Die Ergebnisse der Operation Jackal IV verteilen sich auf mehrere Länder. In Argentinien nahmen Ermittler 17 Personen fest und brachten 196 Verdächtige mit einem großen Crime-as-a-Service-Netzwerk in Verbindung, das westafrikanischen Gruppen der organisierten Kriminalität Webdomains und Unterstützung bei der Geldwäsche bereitstellte.
In Südafrika kam es zu 39 Festnahmen. Die Behörden sperrten dort 257 Bankkonten und zogen 2,67 Millionen US-Dollar von einem Syndikat ein, das es auf Rentner in englischsprachigen Ländern abgesehen hatte — mit Anlage- und Liebesbetrug.

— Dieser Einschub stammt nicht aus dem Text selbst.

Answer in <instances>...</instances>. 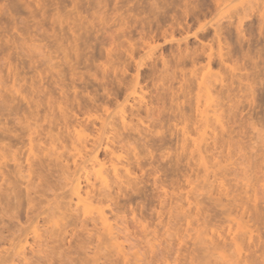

Die rumänische Polizei verhaftete elf weitere Verdächtige, die zu einer Gruppe rund um ein Callcenter gehören sollen. Von dort aus wurden potenzielle Opfer mit dem Versprechen hoher Renditen auf Aktien oder Kryptowährungen in ausgefeilte Anlagebetrugsmodelle gelockt. Italienische Behörden identifizierten eine Person, die einem paneuropäischen Geldwäschenetzwerk zugerechnet wird; dieses wusch Gelder über Scheinfirmen, Zahlungsdienstleister für Überweisungen und Barabhebungen.
INTERPOL beschreibt zudem eine Masche mit Erpressung von Minderjährigen: “Täter kontaktieren Minderjährige typischerweise über soziale Medien, bauen Vertrauen auf und nötigen sie dazu, explizite Bilder oder Videos zu teilen. Anschließend drohen sie damit, dieses Material an die Kontakte des Opfers zu verbreiten, sofern kein Lösegeld gezahlt wird.”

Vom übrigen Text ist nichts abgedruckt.